2. Keep versions of code created by the AI as checkpoints. Perform manual modifications on the AI generated code, then test and debug using AI to help. This will give you a version of the code that is potentially significantly different to the original AI generated version. I then start a new chat, upload a zipped version of the codebase, and tell the AI to use the review and analyse the uploaded version of the code and use it as the start point for all future changes. You can then prompt the AI to create new changes within the code base. This approach does need a little care, but I find it allows me to combine the best of AI and human coding.
3. Whatever is generated, check the code against WordPress documentation. Hooks, REST patterns, block APIs, and coding standards should be checked quickly. This catches the “looks right” mistakes.
4. Write tests or at least repeatable manual checks. Even a small set of regression steps (activate, settings save, AJAX endpoint, edge cases, multisite if relevant) is will catch a lot of introduced errors. This creation of test cases is a central part of ‘Ralph Wiggum’ AI coding.
5. Get the AI to carry out modifications in small, testable chunks.
6. Check the code produced for general readability and remove code that isn’t needed.
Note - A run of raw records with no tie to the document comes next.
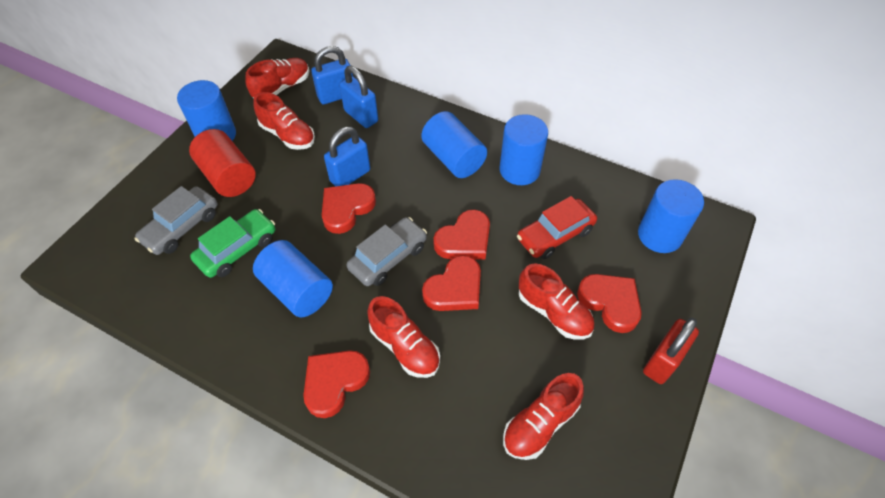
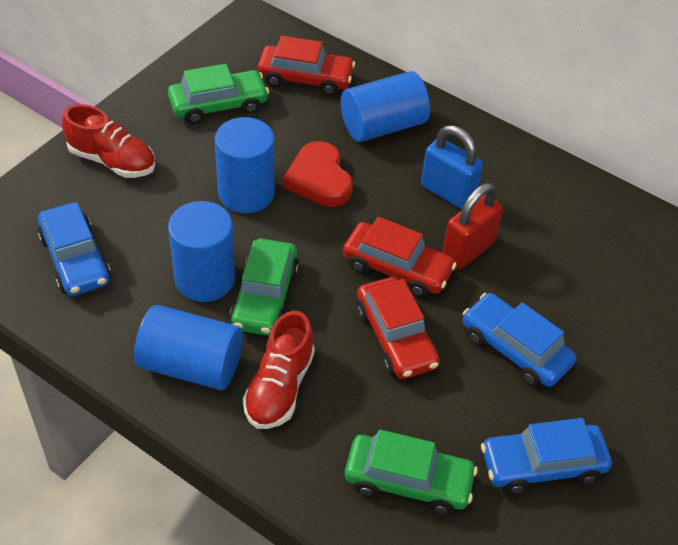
blue car: none = 0 -> [37,203,111,296] [463,293,576,387] [481,418,612,494] = 3
blue cylinder: [177,80,236,141] [253,240,333,317] [421,111,487,178] [500,114,548,185] [638,179,704,253] = 5 -> [134,305,243,390] [168,201,235,302] [215,117,275,213] [341,71,430,142] = 4
blue padlock: [311,46,353,104] [324,127,370,186] [339,66,378,128] = 3 -> [421,125,483,209] = 1
green car: [190,209,275,278] = 1 -> [168,64,269,124] [230,239,299,336] [345,430,478,515] = 3
grey car: [134,186,218,255] [347,217,427,286] = 2 -> none = 0
red car: [517,196,597,259] = 1 -> [257,36,355,96] [343,217,457,297] [357,277,440,379] = 3
red cylinder: [189,129,256,197] = 1 -> none = 0
red heart: [303,350,370,418] [322,183,376,234] [422,255,481,311] [433,210,490,260] [577,274,642,333] = 5 -> [283,141,353,207] = 1
red shoe: [245,58,309,99] [253,92,315,150] [367,296,440,378] [503,373,584,460] [519,264,594,340] = 5 -> [62,104,155,178] [243,311,315,429] = 2

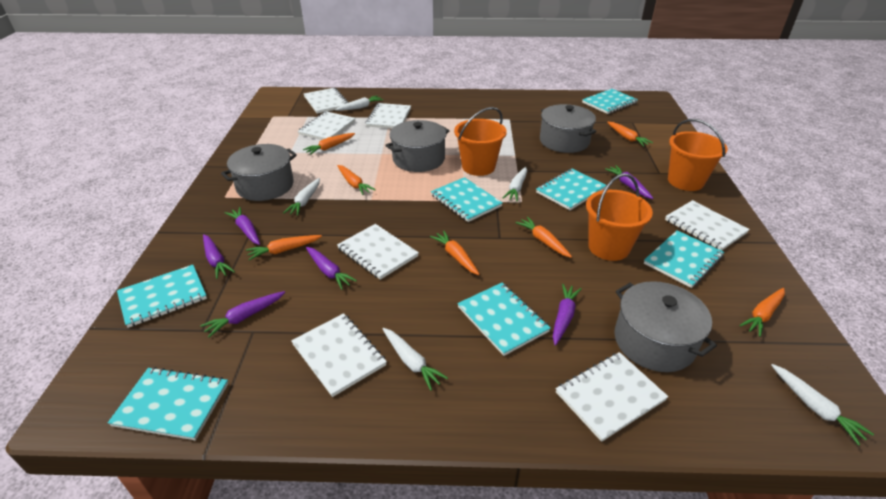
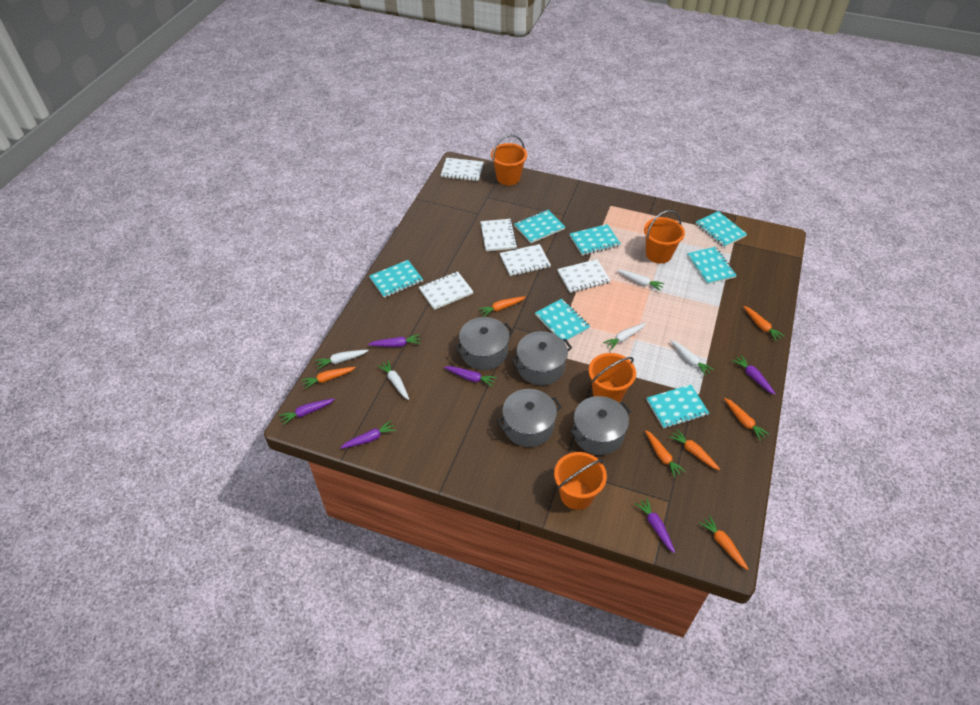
orange bucket: [454,107,507,176] [586,173,653,261] [668,119,728,191] = 3 -> [491,135,527,185] [554,452,607,510] [589,353,636,402] [644,210,685,263] = 4
white notebook: [291,313,387,397] [298,111,356,140] [304,88,349,114] [337,224,419,280] [365,103,411,129] [556,352,668,442] [665,200,750,251] = 7 -> [419,271,474,310] [441,158,484,181] [480,219,517,251] [500,244,551,276] [557,259,611,293] = 5

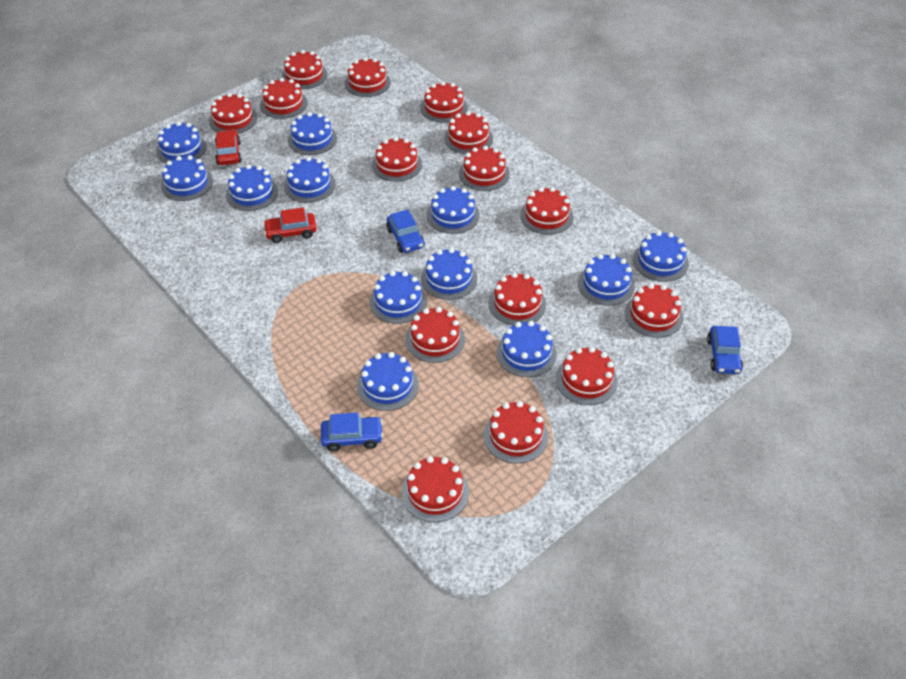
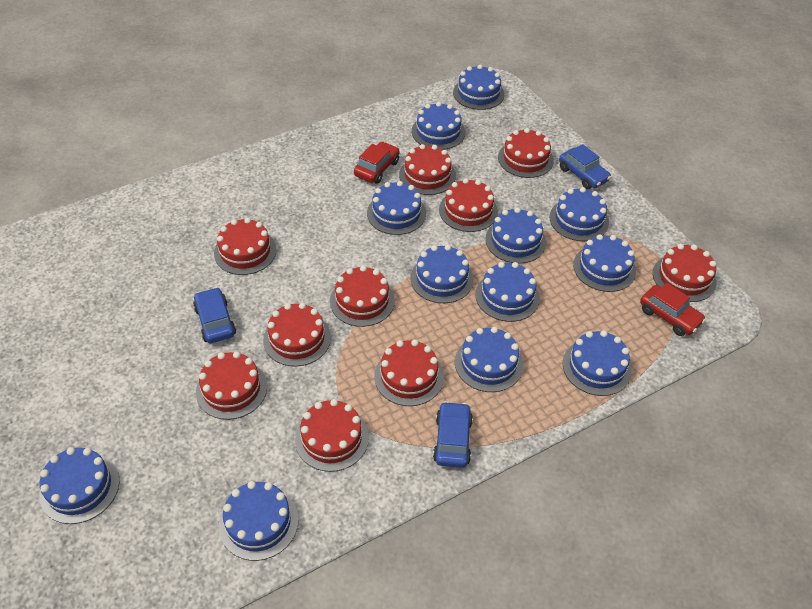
red cake: [209,93,258,134] [260,78,307,119] [282,50,327,89] [345,57,391,97] [372,137,422,181] [402,456,469,522] [406,307,465,363] [420,81,468,123] [444,111,493,154] [459,146,510,191] [484,401,548,463] [489,272,546,325] [520,187,573,235] [556,347,618,405] [625,283,684,338] = 15 -> [196,351,267,420] [214,218,277,275] [263,303,331,367] [295,399,369,472] [330,266,395,327] [374,339,444,406] [399,144,456,195] [439,178,498,232] [498,128,554,178] [653,244,717,302] = 10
This refactoring can be done alongside (2) If you would prefer a coding approach (i.e. don’t use jQuery, etc. then specify in some ‘coding rules’ (7)
7. Supplement your prompts with ‘Coding Rules’ that might feature guidance on the structure of comments in function headers, variable naming conventions, whether to us jQuery or other libraries, etc.
8. Write separate prompts to review your code. For example, have a Prompt that is effectively a checklist of things to pay special attention to – capabilities, nonces, sanitisation, escaping, prepared SQL, and error handling. Then upload your codebase and tell the AI to analyse the code against the prompt.